Years after A3 charter school fraud case, San Diego County plans to help students with $25M recovered from it
Jan 31, 2026
A new $25 million grant paid for by criminal fines from the landmark A3 charter school fraud case will benefit San Diego County’s K-12 students, the district attorney announced Friday, nearly four years after the case was resolved.
The leaders of the A3 network of mostly online charter schools wer
e charged in 2019 with a scheme that prosecutors said relied on faking student enrollment and attendance to defraud the state of hundreds of millions of dollars. They pleaded guilty and paid restitution by 2022.

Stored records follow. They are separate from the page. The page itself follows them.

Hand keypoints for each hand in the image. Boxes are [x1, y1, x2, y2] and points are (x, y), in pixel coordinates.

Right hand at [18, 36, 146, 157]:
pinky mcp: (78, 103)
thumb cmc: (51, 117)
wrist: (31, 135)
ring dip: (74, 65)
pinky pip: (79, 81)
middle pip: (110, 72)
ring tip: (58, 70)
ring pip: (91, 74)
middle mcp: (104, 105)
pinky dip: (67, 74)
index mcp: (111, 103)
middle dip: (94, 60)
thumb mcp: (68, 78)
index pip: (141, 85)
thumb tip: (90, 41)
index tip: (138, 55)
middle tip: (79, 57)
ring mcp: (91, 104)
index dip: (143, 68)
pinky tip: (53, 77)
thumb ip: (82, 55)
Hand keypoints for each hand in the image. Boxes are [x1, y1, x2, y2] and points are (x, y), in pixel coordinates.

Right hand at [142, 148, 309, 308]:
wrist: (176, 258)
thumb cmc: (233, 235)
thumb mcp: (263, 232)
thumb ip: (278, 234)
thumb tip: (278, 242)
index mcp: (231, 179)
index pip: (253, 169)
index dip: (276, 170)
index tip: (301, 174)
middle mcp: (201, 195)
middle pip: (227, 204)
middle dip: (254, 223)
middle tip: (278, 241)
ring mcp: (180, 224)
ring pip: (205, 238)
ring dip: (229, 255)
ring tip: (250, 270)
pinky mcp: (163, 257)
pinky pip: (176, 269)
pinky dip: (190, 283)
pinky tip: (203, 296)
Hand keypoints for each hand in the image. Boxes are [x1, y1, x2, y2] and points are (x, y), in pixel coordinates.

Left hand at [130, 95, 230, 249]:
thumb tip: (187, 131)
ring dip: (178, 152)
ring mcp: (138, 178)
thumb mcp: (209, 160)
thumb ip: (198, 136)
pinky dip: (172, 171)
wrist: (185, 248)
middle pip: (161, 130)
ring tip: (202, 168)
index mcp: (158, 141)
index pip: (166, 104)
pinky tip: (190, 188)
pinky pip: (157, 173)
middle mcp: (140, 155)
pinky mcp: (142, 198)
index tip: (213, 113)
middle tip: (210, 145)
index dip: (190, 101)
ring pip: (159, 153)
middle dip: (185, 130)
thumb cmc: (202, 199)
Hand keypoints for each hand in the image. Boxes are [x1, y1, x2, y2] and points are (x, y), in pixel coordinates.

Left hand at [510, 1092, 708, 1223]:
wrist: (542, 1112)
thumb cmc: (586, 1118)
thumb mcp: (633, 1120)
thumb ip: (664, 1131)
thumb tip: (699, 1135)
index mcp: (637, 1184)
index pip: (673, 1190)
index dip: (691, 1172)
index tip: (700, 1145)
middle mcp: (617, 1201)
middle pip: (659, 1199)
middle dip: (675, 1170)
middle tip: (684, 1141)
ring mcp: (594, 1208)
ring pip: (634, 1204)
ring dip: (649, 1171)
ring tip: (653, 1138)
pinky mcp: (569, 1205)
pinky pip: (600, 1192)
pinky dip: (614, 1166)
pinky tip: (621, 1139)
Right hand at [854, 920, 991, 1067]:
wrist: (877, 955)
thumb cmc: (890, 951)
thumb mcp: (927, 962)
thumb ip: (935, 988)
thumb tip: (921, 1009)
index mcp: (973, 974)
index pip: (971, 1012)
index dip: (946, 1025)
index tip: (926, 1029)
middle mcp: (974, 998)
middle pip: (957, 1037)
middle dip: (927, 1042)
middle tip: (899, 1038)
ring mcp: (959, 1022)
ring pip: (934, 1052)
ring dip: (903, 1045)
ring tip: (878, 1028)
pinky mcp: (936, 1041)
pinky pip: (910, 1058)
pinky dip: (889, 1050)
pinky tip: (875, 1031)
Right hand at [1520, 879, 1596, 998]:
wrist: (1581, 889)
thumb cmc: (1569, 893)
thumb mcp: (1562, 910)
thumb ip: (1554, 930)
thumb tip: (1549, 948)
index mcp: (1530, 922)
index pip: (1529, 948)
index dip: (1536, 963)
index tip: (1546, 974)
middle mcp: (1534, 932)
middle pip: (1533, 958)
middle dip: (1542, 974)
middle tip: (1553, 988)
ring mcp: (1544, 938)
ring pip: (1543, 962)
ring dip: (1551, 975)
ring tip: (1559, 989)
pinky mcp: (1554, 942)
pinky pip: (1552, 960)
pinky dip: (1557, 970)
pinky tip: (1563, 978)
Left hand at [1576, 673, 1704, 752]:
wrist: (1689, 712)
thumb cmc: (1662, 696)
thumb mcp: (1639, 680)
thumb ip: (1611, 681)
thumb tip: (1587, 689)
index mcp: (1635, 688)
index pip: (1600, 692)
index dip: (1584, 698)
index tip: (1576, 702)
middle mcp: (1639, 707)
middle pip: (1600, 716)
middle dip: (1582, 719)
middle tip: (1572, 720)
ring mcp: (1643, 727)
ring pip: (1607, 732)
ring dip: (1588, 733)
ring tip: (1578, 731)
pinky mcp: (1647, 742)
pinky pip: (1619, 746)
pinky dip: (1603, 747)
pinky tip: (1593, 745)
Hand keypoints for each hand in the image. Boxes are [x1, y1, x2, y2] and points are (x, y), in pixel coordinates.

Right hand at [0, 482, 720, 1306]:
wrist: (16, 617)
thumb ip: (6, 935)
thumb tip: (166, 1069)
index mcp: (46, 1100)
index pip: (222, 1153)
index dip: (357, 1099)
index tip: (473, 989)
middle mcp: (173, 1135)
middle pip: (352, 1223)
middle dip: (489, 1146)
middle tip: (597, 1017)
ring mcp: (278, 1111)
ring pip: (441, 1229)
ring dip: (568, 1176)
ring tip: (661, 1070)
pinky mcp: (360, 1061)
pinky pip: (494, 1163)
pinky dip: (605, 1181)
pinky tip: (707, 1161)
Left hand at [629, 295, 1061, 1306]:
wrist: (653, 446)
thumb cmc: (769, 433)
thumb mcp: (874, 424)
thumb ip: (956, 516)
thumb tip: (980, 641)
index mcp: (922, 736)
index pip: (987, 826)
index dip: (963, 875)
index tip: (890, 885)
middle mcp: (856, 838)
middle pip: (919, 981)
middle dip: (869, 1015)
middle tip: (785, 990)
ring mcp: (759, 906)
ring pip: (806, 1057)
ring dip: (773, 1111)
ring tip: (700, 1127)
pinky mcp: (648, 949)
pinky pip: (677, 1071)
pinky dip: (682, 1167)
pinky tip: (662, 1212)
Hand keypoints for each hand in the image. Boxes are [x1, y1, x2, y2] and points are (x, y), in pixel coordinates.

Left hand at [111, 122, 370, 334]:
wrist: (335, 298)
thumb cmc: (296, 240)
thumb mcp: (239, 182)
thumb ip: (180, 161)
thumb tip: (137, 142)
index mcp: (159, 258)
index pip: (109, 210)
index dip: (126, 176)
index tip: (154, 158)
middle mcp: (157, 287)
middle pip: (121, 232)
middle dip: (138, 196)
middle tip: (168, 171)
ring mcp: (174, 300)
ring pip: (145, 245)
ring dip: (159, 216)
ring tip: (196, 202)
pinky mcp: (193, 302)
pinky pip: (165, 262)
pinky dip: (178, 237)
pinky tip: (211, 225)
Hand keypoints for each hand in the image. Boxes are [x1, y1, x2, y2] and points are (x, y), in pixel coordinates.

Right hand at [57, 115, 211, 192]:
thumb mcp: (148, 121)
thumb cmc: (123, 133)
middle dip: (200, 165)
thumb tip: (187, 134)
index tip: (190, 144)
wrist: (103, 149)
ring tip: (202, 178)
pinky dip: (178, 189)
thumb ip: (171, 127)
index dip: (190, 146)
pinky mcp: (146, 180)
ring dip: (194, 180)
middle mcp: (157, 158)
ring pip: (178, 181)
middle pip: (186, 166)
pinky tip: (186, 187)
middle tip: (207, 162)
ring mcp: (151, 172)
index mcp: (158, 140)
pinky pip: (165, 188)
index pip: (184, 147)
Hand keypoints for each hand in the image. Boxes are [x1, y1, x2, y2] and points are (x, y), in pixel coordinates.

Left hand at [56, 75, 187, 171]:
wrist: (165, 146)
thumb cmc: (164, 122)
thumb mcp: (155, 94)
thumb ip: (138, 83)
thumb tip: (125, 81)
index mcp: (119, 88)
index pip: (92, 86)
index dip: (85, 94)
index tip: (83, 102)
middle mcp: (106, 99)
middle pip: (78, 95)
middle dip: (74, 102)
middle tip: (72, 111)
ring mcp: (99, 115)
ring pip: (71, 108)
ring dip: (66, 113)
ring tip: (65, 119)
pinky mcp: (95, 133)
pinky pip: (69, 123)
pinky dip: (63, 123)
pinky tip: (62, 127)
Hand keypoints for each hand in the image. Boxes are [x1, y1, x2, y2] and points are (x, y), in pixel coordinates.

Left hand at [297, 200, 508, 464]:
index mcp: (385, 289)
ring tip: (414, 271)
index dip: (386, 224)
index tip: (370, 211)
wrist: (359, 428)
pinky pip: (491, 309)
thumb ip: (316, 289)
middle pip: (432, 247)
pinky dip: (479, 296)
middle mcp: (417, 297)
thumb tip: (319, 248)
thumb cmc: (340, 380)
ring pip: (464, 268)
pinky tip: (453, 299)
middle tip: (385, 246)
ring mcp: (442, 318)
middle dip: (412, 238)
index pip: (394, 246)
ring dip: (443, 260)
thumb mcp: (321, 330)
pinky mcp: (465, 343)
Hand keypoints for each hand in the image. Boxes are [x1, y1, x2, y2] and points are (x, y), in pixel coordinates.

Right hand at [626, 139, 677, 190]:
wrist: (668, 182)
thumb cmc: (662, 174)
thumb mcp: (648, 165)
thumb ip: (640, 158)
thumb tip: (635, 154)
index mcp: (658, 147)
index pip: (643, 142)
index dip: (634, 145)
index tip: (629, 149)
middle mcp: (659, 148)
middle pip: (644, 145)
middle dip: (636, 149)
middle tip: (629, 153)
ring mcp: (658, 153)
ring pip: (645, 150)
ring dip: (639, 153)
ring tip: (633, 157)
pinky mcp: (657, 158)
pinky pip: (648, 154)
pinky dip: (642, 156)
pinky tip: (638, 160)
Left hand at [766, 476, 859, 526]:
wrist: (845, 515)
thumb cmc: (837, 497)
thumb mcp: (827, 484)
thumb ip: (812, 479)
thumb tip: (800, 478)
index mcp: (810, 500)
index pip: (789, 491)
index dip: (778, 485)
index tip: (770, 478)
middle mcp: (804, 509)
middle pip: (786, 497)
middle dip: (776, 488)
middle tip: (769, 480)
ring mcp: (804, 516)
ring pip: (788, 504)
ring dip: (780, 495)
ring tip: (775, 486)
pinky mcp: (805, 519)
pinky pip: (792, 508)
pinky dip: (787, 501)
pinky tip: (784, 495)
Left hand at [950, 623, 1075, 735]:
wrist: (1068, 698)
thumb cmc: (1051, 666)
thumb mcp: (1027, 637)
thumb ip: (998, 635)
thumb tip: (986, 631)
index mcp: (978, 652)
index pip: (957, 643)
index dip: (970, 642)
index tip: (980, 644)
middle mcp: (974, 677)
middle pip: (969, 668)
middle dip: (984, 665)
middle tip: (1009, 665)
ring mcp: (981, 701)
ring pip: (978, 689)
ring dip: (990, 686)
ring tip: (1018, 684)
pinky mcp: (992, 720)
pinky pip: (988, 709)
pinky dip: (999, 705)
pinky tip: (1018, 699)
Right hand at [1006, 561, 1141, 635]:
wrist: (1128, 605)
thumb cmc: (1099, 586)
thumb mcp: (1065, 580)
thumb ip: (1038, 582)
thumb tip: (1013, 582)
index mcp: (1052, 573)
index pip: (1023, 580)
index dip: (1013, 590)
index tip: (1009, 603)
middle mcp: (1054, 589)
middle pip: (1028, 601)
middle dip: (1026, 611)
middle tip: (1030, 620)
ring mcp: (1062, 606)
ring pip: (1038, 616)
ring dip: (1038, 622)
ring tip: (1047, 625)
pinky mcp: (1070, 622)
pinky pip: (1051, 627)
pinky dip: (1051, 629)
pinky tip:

“The funds will strengthen and expand access to mental health, the safety of our kids, their wellness, their educational supports that they need for K-12 students and to support those most vulnerable kids — who are in our foster care system, or also kids who are living out of cars, in encampments on our streets that are homeless,” said District Attorney Summer Stephan.
The judge overseeing the A3 case had previously ordered a portion of funds to be paid to the county and put in a trust fund for K-12 students. The Board of Supervisors approved the $25 million for the County Office of Education and its program.
Previously, $6 million was disbursed in smaller amounts to 47 different providers, Stephan said. Those initial grants informed consideration of opportunities for a coordinated and regional approach, which led to the planned initiative by the County Office of Education.
“So far, a lot has been done with these monies, but this is the biggest investment that’s being made,” Stephan said.
Gloria Ciriza, the county’s superintendent of schools, said her office’s initiative has three goals: expand its community schools approach, with priority given to the county’s high-needs and high-priority schools; strengthen partnerships with schools, county agencies and community groups; and develop an evaluation framework to assess the work’s impact.
The result would be “integrated services that make a real difference for our students and families,” she said.
Progress will be monitored using student well-being scores, state survey data, academic achievement and more — including tools “we haven’t yet designed,” Ciriza added.
“But aside from that is also some soft data that we look at, which is: How well do our families and students feel comfortable, feel seen, feel valued?” she said.
Logan Mabe, a foster parent who spoke at Friday’s press conference, said the proposal begins with asking people in school communities what they need, and that the program will help equip educators to help students.
“So many of our kids need that trauma-informed care, support and understanding,” he said.
Former A3 charter school leader Jason Schrock (middle) sits with his defense team while being sentenced in court for his part in a fraud scheme at San Diego Superior Court on Friday, Sept. 10, 2021, in San Diego. (Jarrod Valliere / The San Diego Union-Tribune)
The yearslong A3 case remains one of California largest charter school fraud cases and is still prompting oversight reform efforts, seven years after the network’s leaders were indicted.
According to prosecutors, Sean McManus and Jason Schrock led a statewide scheme from 2016 to 2019 to defraud the state of $400 million, spending $50 million in public money for personal use. Prosecutors said they falsely enrolled students and manipulated attendance and enrollment to get more money per student than they were supposed to.
The defendants pleaded guilty in the case, which took three years to prosecute, and were ordered to pay the county $37.5 million in fines and restitution.
McManus was sentenced to four years in prison in 2021. Schrock was given credit for more than two years under house arrest. A third defendant, Steven Van Zant — who provided back-office services for A3 and was the former superintendent of Mountain Empire Unified School District — was sentenced in 2022 to home confinement.
Since then, San Diego County prosecutors have been among those calling most loudly for stronger state oversight, pointing out to lawmakers and education leaders how A3’s operators exploited gaps in state law and policy.
Deputy District Attorney Leon Schorr, who led the A3 prosecution, was among them. “My frustration is that we just really haven’t seen many changes at all,” Schorr told The San Diego Union-Tribune two years ago.
A task force ordered by a judge in the A3 case — which Schorr helped lead — urged similar reforms, zeroing in on shortcomings in the state’s requirements for charter-school audits.
Among the issues San Diego County prosecutors have said the case raised: Schools are allowed to hire their own auditors — in A3’s case, school leaders fired one that raised concerns about its financial practices, then chose a new one that found its operations were compliant.
But efforts to enact tougher oversight have stalled in Sacramento.
On Friday, Stephan said that, as a result of the A3 case, her office is working with the state to make structural changes but has been frustrated by auditors’ failures.
“They’re not actually auditing,” she said. “They’re just looking at whatever fake information is being given to them.”